◆ **Task prompt**
Copy every line of text in the records below without any changes, leaving out the pictures.

◆ **Provided entries**
---
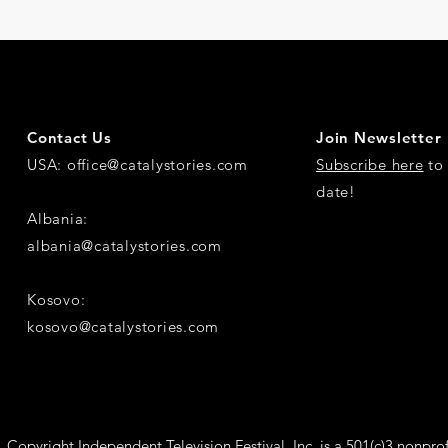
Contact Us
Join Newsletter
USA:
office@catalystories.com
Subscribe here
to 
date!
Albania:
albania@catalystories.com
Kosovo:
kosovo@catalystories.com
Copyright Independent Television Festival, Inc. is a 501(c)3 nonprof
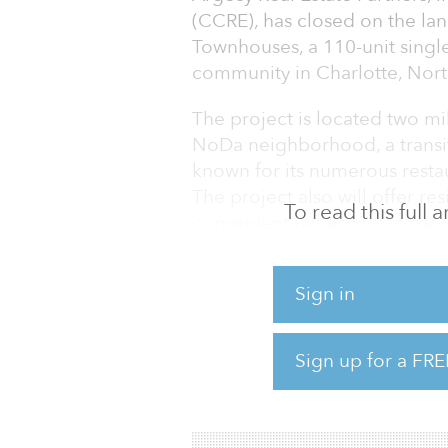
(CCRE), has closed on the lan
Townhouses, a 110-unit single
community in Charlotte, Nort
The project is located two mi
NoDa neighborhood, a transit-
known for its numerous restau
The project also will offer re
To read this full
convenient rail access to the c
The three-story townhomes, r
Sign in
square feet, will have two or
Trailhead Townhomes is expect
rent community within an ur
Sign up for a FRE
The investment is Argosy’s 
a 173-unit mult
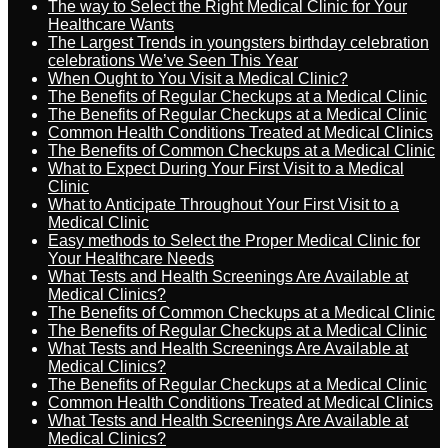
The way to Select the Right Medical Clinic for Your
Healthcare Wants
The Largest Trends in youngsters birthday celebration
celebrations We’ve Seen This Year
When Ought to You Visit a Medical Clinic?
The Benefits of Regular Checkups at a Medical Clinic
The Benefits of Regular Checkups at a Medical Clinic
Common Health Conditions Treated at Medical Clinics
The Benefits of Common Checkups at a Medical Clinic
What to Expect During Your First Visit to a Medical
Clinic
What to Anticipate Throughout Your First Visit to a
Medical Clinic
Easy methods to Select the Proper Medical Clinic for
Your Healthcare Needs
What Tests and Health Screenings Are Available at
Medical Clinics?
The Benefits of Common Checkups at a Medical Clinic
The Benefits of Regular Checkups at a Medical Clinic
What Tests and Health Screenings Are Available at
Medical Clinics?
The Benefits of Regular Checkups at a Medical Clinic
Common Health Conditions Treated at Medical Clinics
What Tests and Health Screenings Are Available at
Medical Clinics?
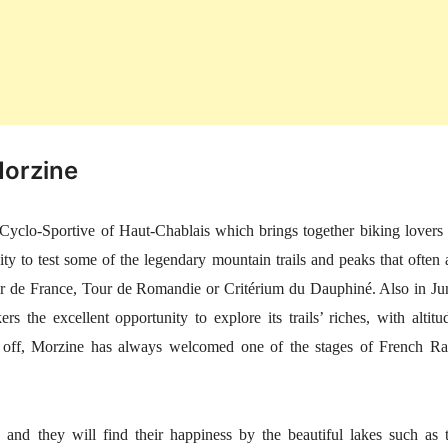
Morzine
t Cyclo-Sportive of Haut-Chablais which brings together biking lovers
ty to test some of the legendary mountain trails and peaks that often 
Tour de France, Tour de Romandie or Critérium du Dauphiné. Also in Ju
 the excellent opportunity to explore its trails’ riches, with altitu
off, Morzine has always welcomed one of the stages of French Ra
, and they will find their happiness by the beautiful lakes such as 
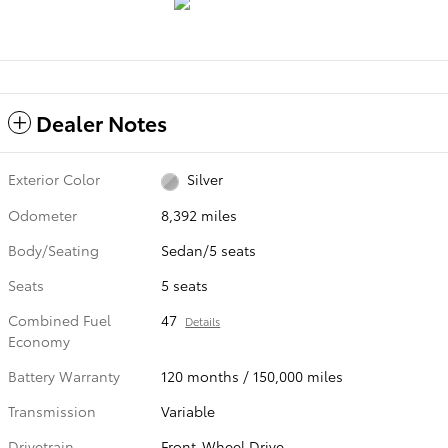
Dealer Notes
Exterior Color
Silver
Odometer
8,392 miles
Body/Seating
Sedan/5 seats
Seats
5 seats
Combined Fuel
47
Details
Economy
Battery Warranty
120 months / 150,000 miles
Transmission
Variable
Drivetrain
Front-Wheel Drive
---
◆ **Result for this exercise**
Contact Us
Join Newsletter
USA:
office@catalystories.com
Subscribe here
to 
date!
Albania:
albania@catalystories.com
Kosovo:
kosovo@catalystories.com
Copyright Independent Television Festival, Inc. is a 501(c)3 nonprof
(CCRE), has closed on the lan
Townhouses, a 110-unit single
community in Charlotte, Nort
The project is located two mi
NoDa neighborhood, a transit-
known for its numerous restau
The project also will offer re
To read this full
convenient rail access to the c
The three-story townhomes, r
Sign in
square feet, will have two or
Trailhead Townhomes is expect
rent community within an ur
Sign up for a FRE
The investment is Argosy’s 
a 173-unit mult
The way to Select the Right Medical Clinic for Your
Healthcare Wants
The Largest Trends in youngsters birthday celebration
celebrations We’ve Seen This Year
When Ought to You Visit a Medical Clinic?
The Benefits of Regular Checkups at a Medical Clinic
The Benefits of Regular Checkups at a Medical Clinic
Common Health Conditions Treated at Medical Clinics
The Benefits of Common Checkups at a Medical Clinic
What to Expect During Your First Visit to a Medical
Clinic
What to Anticipate Throughout Your First Visit to a
Medical Clinic
Easy methods to Select the Proper Medical Clinic for
Your Healthcare Needs
What Tests and Health Screenings Are Available at
Medical Clinics?
The Benefits of Common Checkups at a Medical Clinic
The Benefits of Regular Checkups at a Medical Clinic
What Tests and Health Screenings Are Available at
Medical Clinics?
The Benefits of Regular Checkups at a Medical Clinic
Common Health Conditions Treated at Medical Clinics
What Tests and Health Screenings Are Available at
Medical Clinics?
Morzine
t Cyclo-Sportive of Haut-Chablais which brings together biking lovers
ty to test some of the legendary mountain trails and peaks that often 
Tour de France, Tour de Romandie or Critérium du Dauphiné. Also in Ju
 the excellent opportunity to explore its trails’ riches, with altitu
off, Morzine has always welcomed one of the stages of French Ra
, and they will find their happiness by the beautiful lakes such as 
Dealer Notes
Exterior Color
Silver
Odometer
8,392 miles
Body/Seating
Sedan/5 seats
Seats
5 seats
Combined Fuel
47
Details
Economy
Battery Warranty
120 months / 150,000 miles
Transmission
Variable
Drivetrain
Front-Wheel Drive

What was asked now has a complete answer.